* [Aufgaben und Übungen]
1. Gib aus dem Lesetext den Abschnitt von „Alle Zeichen deuten“ bis einschließlich „Kuriosum ihren Hut.“ unverändert aus.
2. Nenne alle Zahlenangaben, die im Lesetext in Ziffern geschrieben sind, jeweils mit dem Wort, auf das sie sich beziehen.
3. Beantworte die folgenden Fragen zum Lesetext:
(a) In welcher Stadt wird das Comeback organisiert?
(b) Welche Musik läuft im Ghettoblaster?
(c) Wie heißt das Album, das die Lagerarbeiter verpacken?
===== Lesetext =====
Big Bizness

Das Comeback eines der Heroen des Old-School-HipHops wird in Köln organisiert. Uh-Young Kim über die Synergie zwischen der Stimmungskanone Biz Markie und der kölschen HipHop-Plattform Groove Attack

 

Warum kann man mit DJs nicht telefonieren? Antwort: Weil sie immer auflegen. Und was machen sie tagsüber? Im Zweifelsfall bei Groove Attack arbeiten. Am letzten Freitag im Oktober herrscht Wochenendstimmung im Gebäude 31 im Mülheimer Industriegebiet an der Schanzenstraße. Während im Ghettoblaster Death Metal läuft, verpacken Lagerarbeiter gerade die letzten Stapel von insgesamt 25.000 Exemplaren des Albums »Weekend Warrior«. Darauf meldet sich die 80er Jahre-Rap-Ikone zurück, die in den 90ern lieber DJ war und nun unter dem Banner von Groove Attack wieder das Mikrofon ergriffen hat: Biz Markie.
Alle Zeichen deuten darauf hin, dass Groove Attack mit Biz Markie das bisher gelungenste Comeback eines Old-School-Rappers in die Wege geleitet hat. HipHop-Magazine übertreffen sich in Titelgeschichten vor kultischer Verehrung, auch die bekannten Pop-Medien ziehen vor dem Kuriosum ihren Hut.
===== Datensatzabschnitt =====
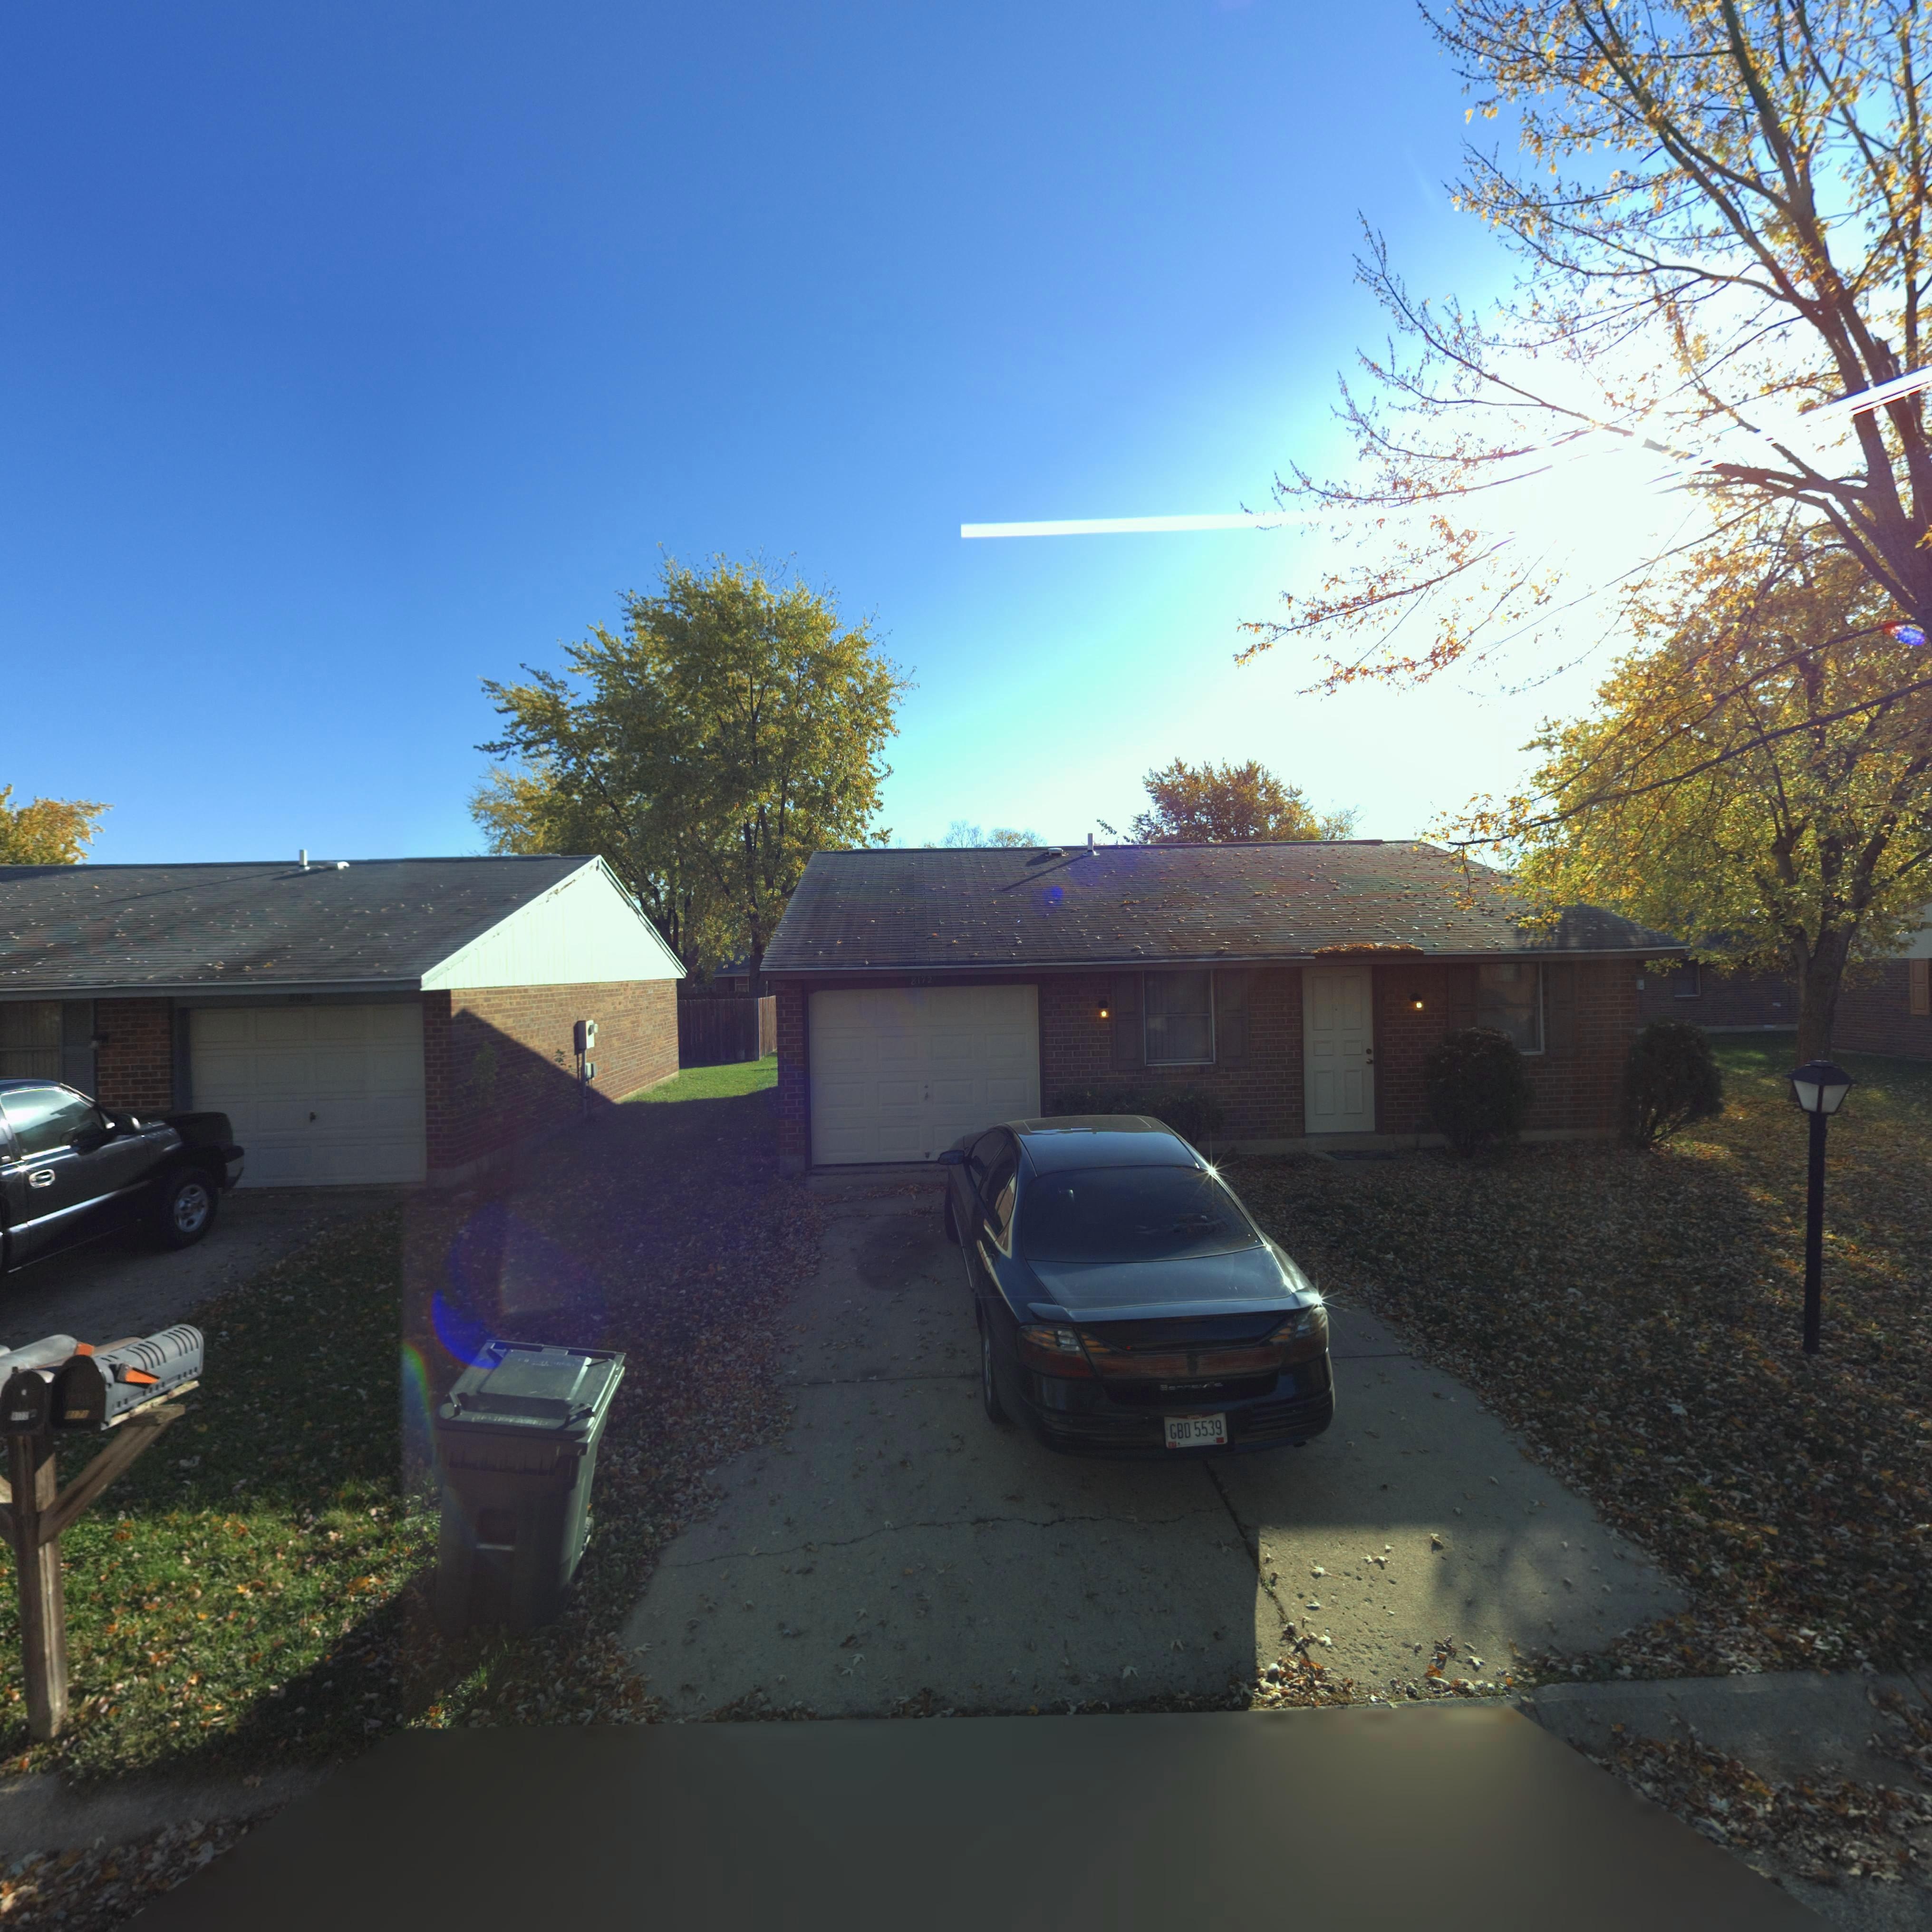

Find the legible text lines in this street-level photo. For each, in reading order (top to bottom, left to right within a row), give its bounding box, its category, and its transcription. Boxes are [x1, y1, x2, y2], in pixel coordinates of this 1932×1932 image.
=====
* [Erwartete Antworten]
1.
Alle Zeichen deuten darauf hin, dass Groove Attack mit Biz Markie das bisher gelungenste Comeback eines Old-School-Rappers in die Wege geleitet hat. HipHop-Magazine übertreffen sich in Titelgeschichten vor kultischer Verehrung, auch die bekannten Pop-Medien ziehen vor dem Kuriosum ihren Hut.

2.
- 31 (Gebäude 31)
- 25.000 (Exemplare)
- 80er (Jahre)
- 90er (in den 90ern)

3.
(a) In Köln.
(b) Death Metal.
(c) »Weekend Warrior«.